1. Field of the Invention
The present invention relates to an optical pickup device, an information reproduction/recording apparatus, and an information processing apparatus.
2. Description of the Related Art
Japanese Laid-Open Patent Application No. 11-162003 discloses an information reproduction apparatus that reproduces information recorded on an optical disk. In this information reproduction apparatus, light is emitted on the optical disk, and the reflection light from the optical disk is divided and received by a plurality of light receiving members. The current signals obtained from the respective light receiving members are added by an adder, and the resultant signal is then converted into a voltage by a current/voltage converter (hereinafter referred to as “I/V converter”).
In accordance with the technique, an amplifier is mounted in the same package as the light receiving members. Since the I/V converter is also mounted on the optical pickup apparatus, a reproduction signal of the optical disk can be resistant to an adverse influence from noise, because it can be extended by 20 cm or more by a voltage signal that is relatively resistant to noise.
The adder that adds up the output signals of the respective light receiving members is also mounted on the optical pickup apparatus. In view of this, an adverse influence from noise can be avoided. In a case where the voltage signals converted from the output signals of the light receiving members are transmitted over a long distance through a plurality (four, for instance) of signal lines, with the noise superimposed on each signal line being N, the noise superimposed on the voltage signal after the adding operation by the adder is N×√{square root over ( )}4=2×N. On the other hand, after the voltage signals are added up in the optical pickup apparatus, the resultant voltage signal is outputted to the circuit substrate through a signal line, so that the superimposed noise can be equivalent to N.

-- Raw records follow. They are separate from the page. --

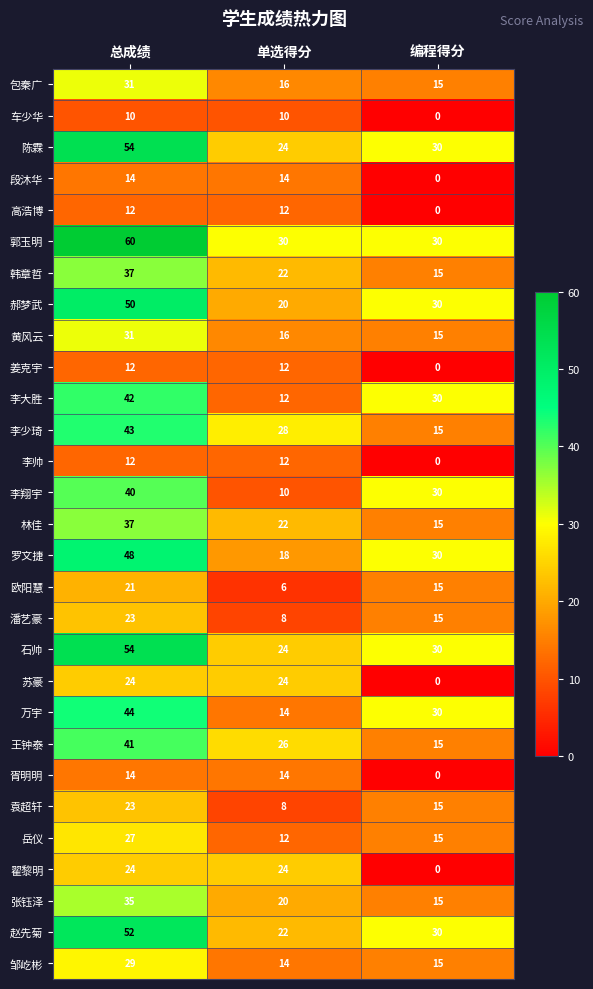

What is the highest value of the 李少琦 series?

43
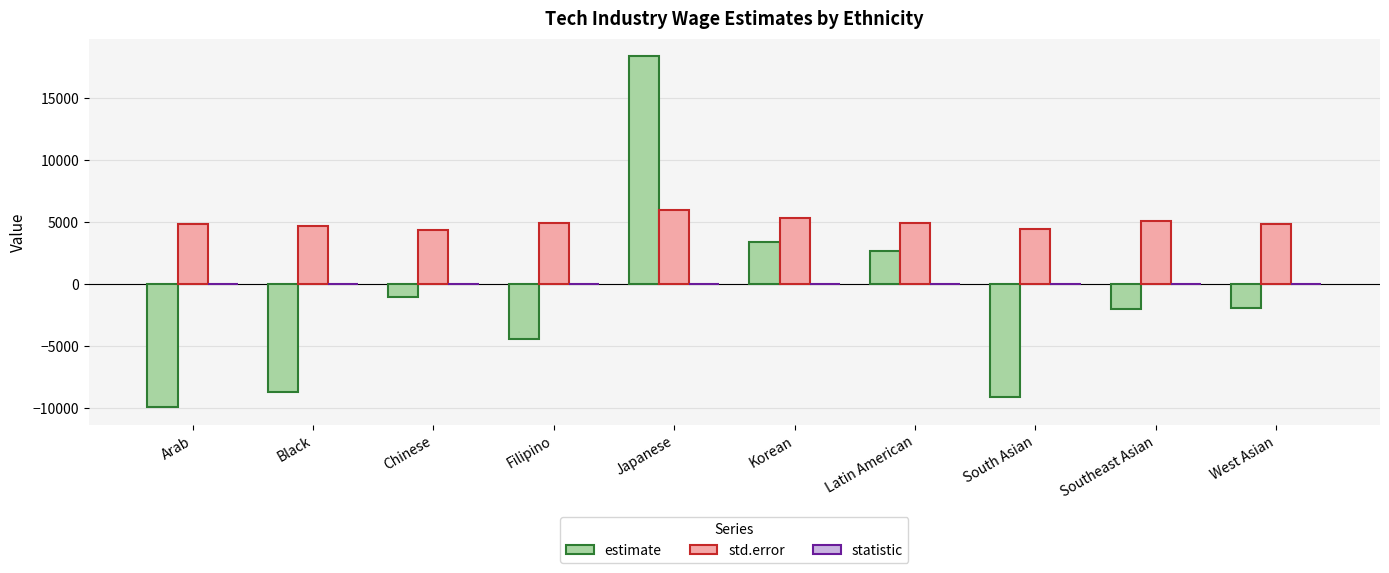

Which series has the widest spread of values?

estimate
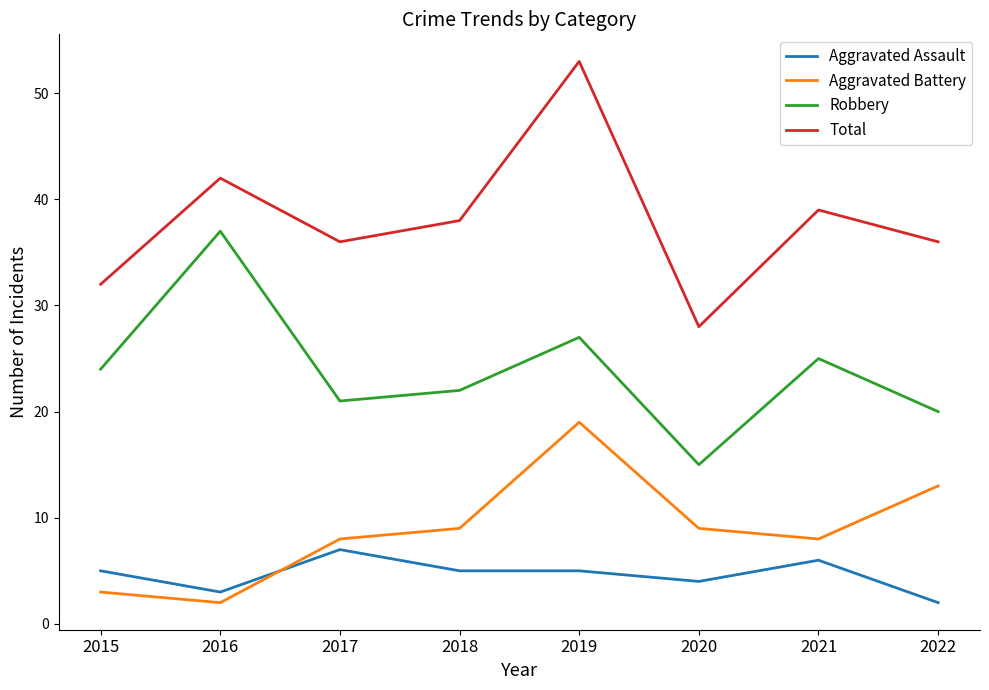

True or false: Aggravated Battery and Aggravated Assault intersect in this chart.

True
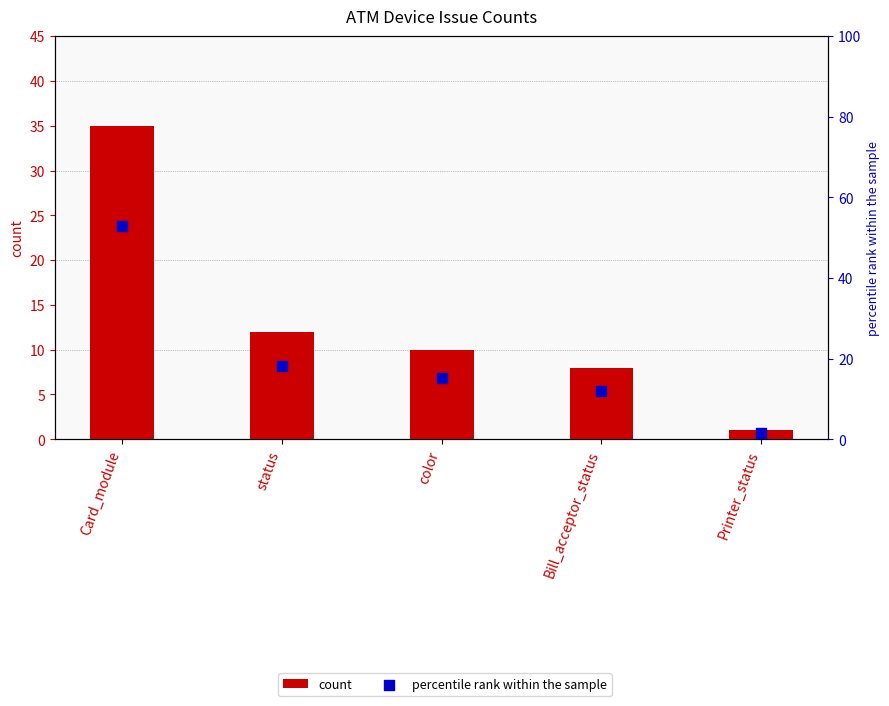

What are all the series names shown in the legend?

count, percentile rank within the sample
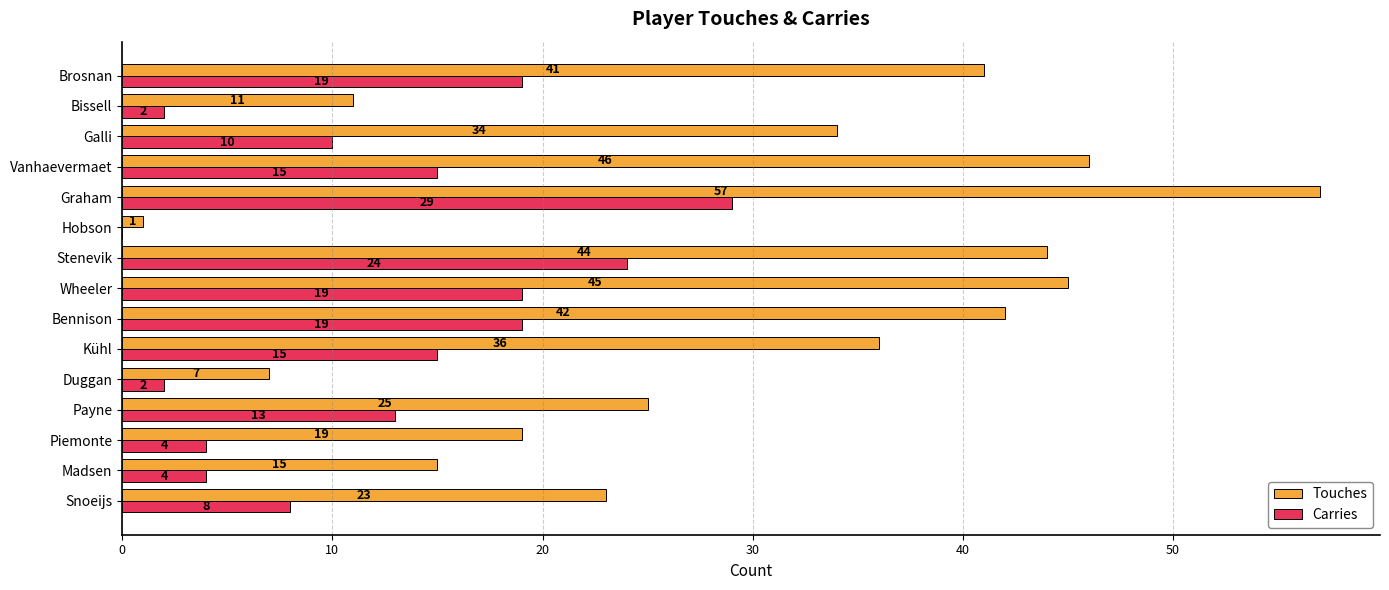

What is the sum of all Carries values?

183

In the method disclosed in Japanese Laid-Open Patent Application No. 11-162003, however, there are problems with the dynamic range of the circuit. More specifically, since the RF signal is an addition signal of the output signals of the light receiving members, the RF signal has a signal level that is several times (four times in a case of a general optical system, because the four light receiving members are divided from one light receiving element) higher than the output of each of the light receiving members. Accordingly, even if the output range of the RF signal is set in the entire dynamic range, the range of the output signal of each of the light receiving members is limited to one fourth of the dynamic range. Since the output of each of the light receiving members is normally used for generating a servo signal for controlling the operation of the pickup device, it has a low bandwidth, and is relatively resistant to noise. However, with a larger number of light receiving members or a higher reading rate of the optical disk, the servo signal might be adversely influenced by noise.

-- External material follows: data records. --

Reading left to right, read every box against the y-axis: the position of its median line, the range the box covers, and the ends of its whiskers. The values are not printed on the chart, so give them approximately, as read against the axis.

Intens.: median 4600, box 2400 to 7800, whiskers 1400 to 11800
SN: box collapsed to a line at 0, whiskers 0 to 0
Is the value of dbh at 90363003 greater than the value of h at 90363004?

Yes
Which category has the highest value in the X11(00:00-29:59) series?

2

When information is to be recorded on a DVD-R disk, for instance, the quantity of light for forming recording marks equivalent to “1” is more than 10 times as large as the quantity of light for recording spaces equivalent to “0”. To prevent saturation of the output of the RF signal for the large quantity of light for forming the recording marks, the dynamic range of the output of each of the light receiving members during the space recording operation is only 1/40 of the RF signal. As a result, the output signal of each of the light receiving members is limited to an extremely narrow range.
Furthermore, there is another problem with the prior art. To restrict the noise on a signal line that serves as a transmission path, a signal that has the opposite polarity to the RF signal is transmitted at the same time as the RF signal (the differential output), and the difference is removed at the receiving end, so as to remove the noise in the in-phase component superimposed on both signals. Throughout this specification, the complementary signal for the RF signal is referred to as “RF−”. In a general differential output operation, if the RF signal is a signal on the positive side with respect to a predetermined reference voltage Vref, the RF− is a signal obtained by inverting the RF signal about the reference voltage Vref. As a result, the RF− has the opposite polarity to the RF signal. Alternatively, when the outputs of the respective light receiving members are added up, the outputs of the light receiving members are inverted at the same time. In this example, the output voltage of RF− is situated on the negative side with respect to the reference voltage Vref. As a result, there is a problem that a twice as wide dynamic range is required.